You are saying that now, but many posters here said the same thing to argue that Ukraine would never blow up Nord Stream 2

I was commenting (maybe here) that Ukraine blowing NS is unlikely - but due to lack of ability to do this, not due to lack of motive. (add to that inability to keep secret)

before the articles saying it was likely them started appearing

were there any worth anything? And not written by that journalist which is spiralling into insanity for some time?

and are you really sure it was them anyway?

AFAIK nothing clear appeared and I am confused how this topic died. I would expect at least Russia to keep talking about this and release something if anything close to actual proof would appear.

If hypothetically this attack was actually ordered from Ukraine, is there any evidence that Russia could realistically obtain and present that would convince you of that, assuming Western media and governments just stuck to the line that it was independent ISIS adherents?

In this case it is relatively tricky. And it is price they are paying for very low quality of courts.

Though for NS providing some evidence should be feasible.

There was this cluster of reports carried by the WaPo and most major German papers. The Russian reaction at the time was that this is a lizard-cutting-off-its-tail release meant to pin it on "rogue elements in Ukraine that nobody with agency can be held responsible for" and the operation was actually executed with US backing.
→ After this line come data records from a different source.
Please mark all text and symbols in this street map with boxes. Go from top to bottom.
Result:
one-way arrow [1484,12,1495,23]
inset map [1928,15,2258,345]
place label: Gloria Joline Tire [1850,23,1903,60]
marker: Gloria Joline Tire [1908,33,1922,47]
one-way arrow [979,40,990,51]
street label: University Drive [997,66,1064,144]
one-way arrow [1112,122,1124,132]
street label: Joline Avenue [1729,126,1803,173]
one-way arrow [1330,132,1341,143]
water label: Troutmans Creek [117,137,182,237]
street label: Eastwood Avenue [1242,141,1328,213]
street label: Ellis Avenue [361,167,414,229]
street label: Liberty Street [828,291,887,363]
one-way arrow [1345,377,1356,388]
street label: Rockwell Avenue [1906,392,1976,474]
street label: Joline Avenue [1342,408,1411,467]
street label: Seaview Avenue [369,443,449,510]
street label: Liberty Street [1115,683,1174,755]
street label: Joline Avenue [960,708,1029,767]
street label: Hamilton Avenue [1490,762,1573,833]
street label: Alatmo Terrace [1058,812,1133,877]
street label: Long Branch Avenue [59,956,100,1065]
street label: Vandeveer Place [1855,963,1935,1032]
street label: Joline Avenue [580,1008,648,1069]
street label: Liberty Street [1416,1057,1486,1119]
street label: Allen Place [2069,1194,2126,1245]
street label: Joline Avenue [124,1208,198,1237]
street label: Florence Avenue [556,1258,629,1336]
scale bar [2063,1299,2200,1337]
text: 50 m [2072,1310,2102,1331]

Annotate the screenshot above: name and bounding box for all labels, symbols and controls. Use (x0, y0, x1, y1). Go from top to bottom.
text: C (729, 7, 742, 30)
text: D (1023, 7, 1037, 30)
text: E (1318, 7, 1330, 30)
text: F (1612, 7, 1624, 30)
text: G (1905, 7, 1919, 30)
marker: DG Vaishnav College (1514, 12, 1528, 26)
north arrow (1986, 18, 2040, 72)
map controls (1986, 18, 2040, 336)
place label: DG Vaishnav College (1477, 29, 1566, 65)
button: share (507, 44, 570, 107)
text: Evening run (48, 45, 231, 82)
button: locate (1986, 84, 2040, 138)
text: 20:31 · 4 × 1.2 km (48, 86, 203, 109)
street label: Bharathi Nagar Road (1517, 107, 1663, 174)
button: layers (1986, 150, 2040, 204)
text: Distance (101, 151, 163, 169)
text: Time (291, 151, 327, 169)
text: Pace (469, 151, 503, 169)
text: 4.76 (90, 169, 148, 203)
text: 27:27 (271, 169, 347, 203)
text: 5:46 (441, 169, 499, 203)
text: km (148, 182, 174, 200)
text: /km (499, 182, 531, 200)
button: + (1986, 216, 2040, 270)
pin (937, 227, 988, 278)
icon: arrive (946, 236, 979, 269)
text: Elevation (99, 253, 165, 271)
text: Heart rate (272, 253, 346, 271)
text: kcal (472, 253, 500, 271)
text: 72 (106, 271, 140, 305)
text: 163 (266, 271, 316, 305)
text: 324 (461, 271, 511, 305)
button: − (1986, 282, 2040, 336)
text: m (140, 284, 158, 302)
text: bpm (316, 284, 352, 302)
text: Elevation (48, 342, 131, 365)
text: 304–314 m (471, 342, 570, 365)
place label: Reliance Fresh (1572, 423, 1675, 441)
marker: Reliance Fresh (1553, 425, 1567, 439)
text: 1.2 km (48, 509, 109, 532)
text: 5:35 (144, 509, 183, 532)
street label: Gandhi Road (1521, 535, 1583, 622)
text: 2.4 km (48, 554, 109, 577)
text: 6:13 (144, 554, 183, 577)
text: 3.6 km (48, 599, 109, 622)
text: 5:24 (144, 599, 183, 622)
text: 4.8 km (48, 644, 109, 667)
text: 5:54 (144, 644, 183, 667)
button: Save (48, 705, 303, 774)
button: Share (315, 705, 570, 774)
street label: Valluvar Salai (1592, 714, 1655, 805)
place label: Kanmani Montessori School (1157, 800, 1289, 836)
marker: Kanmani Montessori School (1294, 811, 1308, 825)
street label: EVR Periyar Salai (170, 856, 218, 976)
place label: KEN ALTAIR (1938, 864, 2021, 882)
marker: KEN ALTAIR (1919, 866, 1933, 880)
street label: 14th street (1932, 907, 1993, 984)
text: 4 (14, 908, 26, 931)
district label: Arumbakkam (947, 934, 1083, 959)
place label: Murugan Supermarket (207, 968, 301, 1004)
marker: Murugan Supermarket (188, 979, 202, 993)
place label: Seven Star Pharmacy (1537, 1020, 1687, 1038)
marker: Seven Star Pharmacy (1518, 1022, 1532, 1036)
The reaction was mokusatsued in Western media.

If hypothetically this attack was actually ordered from Ukraine, is there any evidence that Russia could realistically obtain and present that would convince you of that

Maybe, but it would have to be something that cannot be faked or coerced, like a confession from a Ukrainian planner made while he and his family are in safety, not in Russia. Other than that... well, suffice it to say that I do not trust either the Kiev government or the Moscow government when they say anything that is less obvious than "the sky is blue" or "2 + 2 = 4".

I am pretty neutral in this war, so I feel that for whatever my intuition is worth, it is at least probably not much biased by partisanship. And in the absence of strong evidence that Ukraine either did it or that someone else clearly is behind planning it, I default to my cost-benefit analysis, which says that it makes no sense for Ukraine and it does not really fit their usual modus operandi (as far as I know, they usually find Slavs instead of people of Muslim ethnicities for assassinations in Russia, probably precisely because that is much much easier to present or spin as a case of "disaffected freedom fighter wants to strike a blow against Putin's regime" than using Muslims would be, since it would be a very hard sell to present Muslim militants as being chiefly driven by the kind of liberalism that Westerners like).

Of course nations do not always behave rationally, and you make a good point about Nord Stream 2. I would never have thought that the Ukrainians would risk doing something like that. However, I still think that a jihadi-type attack on civilians, without even the shred of a plausible military target, has significantly worse optics in Western eyes than either blowing up Nord Stream 2 or killing civilians as part of an assassination that targets some Russian pro-war figure.

That said, I never thought Russia would invade in 2022 to begin with because I overestimated the degree to which Putin would be deterred from such a course by the risk of losing the gas and oil trade with Europe. And as I already mentioned, I did not think that the Ukrainians would risk something like the attack on Nord Stream 2. So my track record is bad and I seem to have a tendency to underestimate people's risk tolerance.

For now, I can at least say that all presented evidence pointing at the Ukrainians is not sufficient to convince a neutral observer like myself, and my intuition is "this doesn't seem like the Ukrainians' typical style". But who knows.